Bautizada por los niños y convertida en el animal favorito del Zoo: así era Flavia

Elefanta Flavia | TONI BLANCO

Con la muerte de Flavia, la elefanta ha pasado de ser un icono del zoo a convertirse en todo un recuerdo para la ciudad. En los últimos años, la salud y el estado anímico del paquidermo fueron los grandes protagonistas cuando se hablaba de ella. Hubo quienes abogaron por que tuviera un elefante de compañía y hubo otros que apostaron directamente por un traslado. Finalmente, ni una cosa ni otra se llevaron a cabo ya que el Ayuntamiento disponía de informes negativos para ambas propuestas.

No obstante, desde el Consistorio sí iniciaron, al menos, los contactos para conseguir una pareja a Flavia, respondiendo así a la normativa de la Asociación Ibérica de Zoos y Acuarios (AIZA), a la que pertenece el Ayuntamiento, para que un número determinado de especies, entre ellos la elefanta, tengan al menos un miembro de su misma especie en su recinto. Esta idea se acabó rechazando por la dificultad que hubiera tenido Flavia para adaptarse a un acompañante, después de más de 40 años sola.

Esta elefanta no ha sido la única que ha vivido en soledad en el zoo ya que lo mismo le ocurrió a su predecesor, que falleció en 1974. Apenas dos años después llegó Flavia, procedente de un safari. Tal y como ha relatado a Cadena Ser el por entonces director del zoo, José Barasona, en la adquisición de la elefanta colaboraron centenares de niños que, de forma voluntaria, donaron dos pesetas, además del precio de la entrada. De esta forma, los menores sufragaron la mitad del precio de Flavia, que fue adquirida tras el pago de la otra mitad por parte del Ayuntamiento.
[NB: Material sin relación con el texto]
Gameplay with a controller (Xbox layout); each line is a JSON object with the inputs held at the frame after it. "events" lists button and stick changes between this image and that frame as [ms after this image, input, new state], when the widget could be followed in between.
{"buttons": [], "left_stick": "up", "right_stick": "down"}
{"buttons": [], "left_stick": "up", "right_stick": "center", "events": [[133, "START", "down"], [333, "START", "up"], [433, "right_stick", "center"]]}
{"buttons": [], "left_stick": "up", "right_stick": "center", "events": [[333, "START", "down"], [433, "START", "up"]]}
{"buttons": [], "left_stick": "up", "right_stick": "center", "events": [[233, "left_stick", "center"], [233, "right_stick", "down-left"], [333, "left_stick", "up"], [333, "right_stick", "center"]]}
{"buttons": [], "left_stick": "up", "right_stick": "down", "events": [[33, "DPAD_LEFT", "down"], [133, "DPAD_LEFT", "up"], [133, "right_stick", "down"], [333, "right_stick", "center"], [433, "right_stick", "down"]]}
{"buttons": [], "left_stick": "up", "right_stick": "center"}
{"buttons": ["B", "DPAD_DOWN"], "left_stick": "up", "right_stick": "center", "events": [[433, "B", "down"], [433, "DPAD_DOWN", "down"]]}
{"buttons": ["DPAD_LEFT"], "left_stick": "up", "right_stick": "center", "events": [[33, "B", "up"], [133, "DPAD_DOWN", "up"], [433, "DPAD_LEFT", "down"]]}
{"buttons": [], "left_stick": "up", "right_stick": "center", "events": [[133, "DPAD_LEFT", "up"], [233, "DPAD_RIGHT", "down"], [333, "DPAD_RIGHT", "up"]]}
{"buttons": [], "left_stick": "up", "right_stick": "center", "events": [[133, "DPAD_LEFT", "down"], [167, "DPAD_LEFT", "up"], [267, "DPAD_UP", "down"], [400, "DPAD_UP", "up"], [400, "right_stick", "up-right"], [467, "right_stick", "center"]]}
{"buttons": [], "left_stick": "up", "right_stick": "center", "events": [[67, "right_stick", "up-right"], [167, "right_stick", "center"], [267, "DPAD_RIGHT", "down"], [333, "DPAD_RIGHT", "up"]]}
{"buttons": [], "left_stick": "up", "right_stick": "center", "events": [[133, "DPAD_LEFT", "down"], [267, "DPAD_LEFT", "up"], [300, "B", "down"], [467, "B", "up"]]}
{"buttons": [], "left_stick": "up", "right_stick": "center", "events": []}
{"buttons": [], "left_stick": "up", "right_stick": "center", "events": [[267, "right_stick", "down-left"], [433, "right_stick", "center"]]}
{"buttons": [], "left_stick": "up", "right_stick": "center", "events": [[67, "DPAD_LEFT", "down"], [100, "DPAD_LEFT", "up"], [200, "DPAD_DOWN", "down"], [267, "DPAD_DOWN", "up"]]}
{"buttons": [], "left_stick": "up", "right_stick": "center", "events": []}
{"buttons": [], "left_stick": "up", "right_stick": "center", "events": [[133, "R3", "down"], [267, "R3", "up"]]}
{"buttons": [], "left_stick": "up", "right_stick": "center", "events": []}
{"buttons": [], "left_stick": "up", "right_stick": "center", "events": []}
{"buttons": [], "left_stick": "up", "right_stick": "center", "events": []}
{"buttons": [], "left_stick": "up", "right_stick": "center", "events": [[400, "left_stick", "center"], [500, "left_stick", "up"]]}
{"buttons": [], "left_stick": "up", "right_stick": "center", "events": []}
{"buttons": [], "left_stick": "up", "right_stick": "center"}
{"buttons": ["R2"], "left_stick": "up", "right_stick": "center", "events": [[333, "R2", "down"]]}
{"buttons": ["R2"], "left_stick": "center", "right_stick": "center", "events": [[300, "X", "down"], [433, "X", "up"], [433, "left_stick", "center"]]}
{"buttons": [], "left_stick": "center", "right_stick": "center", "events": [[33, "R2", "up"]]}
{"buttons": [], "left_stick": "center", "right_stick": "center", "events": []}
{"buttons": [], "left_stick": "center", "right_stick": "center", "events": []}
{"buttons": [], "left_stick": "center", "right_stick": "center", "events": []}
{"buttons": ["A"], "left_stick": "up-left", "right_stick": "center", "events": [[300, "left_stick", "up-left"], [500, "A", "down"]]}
Fueron los niños los que, además, eligieron por sorteo el nombre de Flavia.

Javier, uno de los tres cuidadores de la elefanta durante sus casi diez últimos años de vida, asegura que la muerte de Flavia ha producido en quienes la cuidaron una tristeza enorme, similar a la que se produce ante la muerte de un animal doméstico. Como ocurriera con sus anteriores cuidadores, Flavia se adaptó a Javier a la perfección y pronto empezaron a entrenar. Sólo a través del trabajo y la constancia la elefanta fue capaz de responder de forma adecuada a todas las peticiones de Javier que iban encaminadas, principalmente, a mejorar su estado de físico y de salud.

Durante los primeros días, Javier recuerda que Flavia “dejaba claro cómo era ella. Puso una barrera pero, con el tiempo, acabó aceptando” a sus nuevos cuidadores. “Al principio costó, como con cualquier otro animal, pero es necesario enseñarles un conjunto de ejercicios para que no haya que sedarlos, como puede ser darte la pata para cuidarle las pezuñas o, incluso, sacarle sangre”, explica el cuidador. Además, Flavia pronto aprendió que si respondía favorablemente, “recibía un premio”. “Así es como hay que tratar a los animales, nunca con castigos. Pero sí es verdad que Flavia era muy buena e inteligente”, describe.

Aunque Flavia siempre ha estado en el mismo zoo durante más de 40 años, fue en diciembre de 2017 cuando el partido Pacma puso sus ojos en ella a través de un vídeo que se hizo viral y en el que denunciaba la soledad que vivía. En aquel momento se reabrieron los dos eternos debates que han girado en torno a su figura: trasladarla a otro lugar o conseguir una pareja. En primer lugar, Javier explica que esta última opción “podría haberse llevado a cabo” cuando Flavia aún estaba en el período de juventud. Hacerlo tras más de 40 años viviendo sola en el zoo “iba a ser contraproducente porque fue separada de su familia muy chiquita”, con apenas tres años.

En segundo lugar, el cuidador certifica la negativa que expuso el Ayuntamiento al traslado de Flavia “porque era muy peligroso para su salud y se desconocía si en Francia -el lugar de residencia que se barajó- estaría en plenas condiciones”.

Durante los últimos años, su estado físico se había deteriorado bastante pero, sobre todo, durante las últimas dos semanas dada su artrosis, lo que requería el suministro de analgésicos. A pesar de su maltrecha salud, Javier cuenta que hasta el mismo día 28 de febrero -cuando centenares de personas se acercaron a verla- ella estaba feliz y jugaba con el público. Los más conscientes de su deterioro han sido en todo momento sus cuidadores que sabían que, aún mostrando su mejor cara, el fallecimiento de la elefanta podría producirse en cualquier momento. La Facultad de Veterinaria de la Universidad de Córdoba será la encargada de sus restos, que le practicará la autopsia, y el cadáver será donado a la ciencia para su estudio.